The dollar's early-week decline followed remarks from Federal Reserve Chair Jerome Powell, who revealed that the Trump administration had threatened criminal proceedings linked to his testimony about renovation activities at the Federal Reserve's headquarters. Powell characterized this pressure as an attempt to coerce the central bank into adopting a looser monetary stance.
Following this disclosure, the market response stabilized, aided by President Donald Trump's indication on Wednesday that he does not currently intend to replace Powell, though he refrained from offering a definitive long-term stance.
Further contributing to the greenback's uplift were November data releases showing a modest rise in U.S. producer prices driven largely by gasoline costs and retail sales that exceeded expectations during the same month.
Analysts at ING pointed out, "Last night's Federal Reserve Beige Book showed no urgency for immediate rate cuts, with economic activity stable or improving across eight of the 12 Federal Reserve districts and labor markets remaining robust." The analysts further added that market anticipations of Fed policy easing this year have shifted, deferring expected cuts to midyear or later, which could prompt reassessment in rate markets favoring the dollar.

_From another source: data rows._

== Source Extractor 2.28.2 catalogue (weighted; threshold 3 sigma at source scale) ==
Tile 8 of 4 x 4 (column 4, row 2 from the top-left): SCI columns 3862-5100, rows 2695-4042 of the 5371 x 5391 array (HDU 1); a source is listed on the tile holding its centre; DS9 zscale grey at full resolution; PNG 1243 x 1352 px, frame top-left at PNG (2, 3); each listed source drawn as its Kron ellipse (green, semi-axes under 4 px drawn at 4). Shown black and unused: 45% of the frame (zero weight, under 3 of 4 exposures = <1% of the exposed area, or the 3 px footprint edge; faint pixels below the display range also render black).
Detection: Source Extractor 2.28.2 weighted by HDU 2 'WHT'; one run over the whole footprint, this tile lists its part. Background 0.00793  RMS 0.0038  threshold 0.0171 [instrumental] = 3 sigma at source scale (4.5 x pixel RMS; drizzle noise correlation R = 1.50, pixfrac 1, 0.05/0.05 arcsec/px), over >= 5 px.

In European currency markets, the euro slipped 0.1% against the dollar to 1.1633 after remarks from Denmark's Foreign Minister Lars Lokke Rasmussen highlighted "fundamental disagreements" with the United States following discussions about Greenland's future. These talks involved Danish and Greenlandic officials meeting with U.S. Secretary of State Marco Rubio and Vice President JD Vance at the White House.
Despite this diplomatic tension, ING noted that the euro-dollar pair remains in a low volatility range near multiyear lows, with no immediate triggers expected to reverse the current trend, making a move towards 1.1600 unlikely at present.
The British pound edged slightly higher to 1.3440 against the dollar thanks to robust economic data from the UK. Official figures indicated a 0.3% expansion in the British economy in November, outperforming the anticipated 0.1% growth on a month-to-month basis.
ING analysts suggested that the recent correction in sterling since November may continue, but there is potential for further upward surprises, particularly with the December UK Consumer Price Index due for release next week.
Turning to Asian currencies, the Japanese yen weakened against the dollar, with USD/JPY rising 0.2% to 158.63, maintaining proximity to a one-and-a-half-year peak reached earlier this week at 159.45. The yen's softness has been attributed to speculation surrounding Prime Minister Sanae Takaichi's planned early election call in February.
Markets view the potential for a Takaichi-led administration as bearish for the yen given her support for expansive fiscal policies, including increased public spending and ongoing accommodative monetary policies. Investors worry that such stimulus efforts could delay any policy normalization by the Bank of Japan, widen interest rate differentials with the U.S., and exert further downward pressure on the yen.
Elsewhere, the Chinese yuan eased slightly, as USD/CNY declined 0.1% to 6.9700. The Australian dollar gained 0.1%, reaching 0.6686 against the U.S. dollar, while the South Korean won appreciated by 0.5% to 1469.49 versus the greenback after previously falling 0.8%. This rebound followed reassuring comments from U.S. Treasury Secretary Scott Bessent, who remarked that the won's recent depreciation did not align with the nation's economic fundamentals.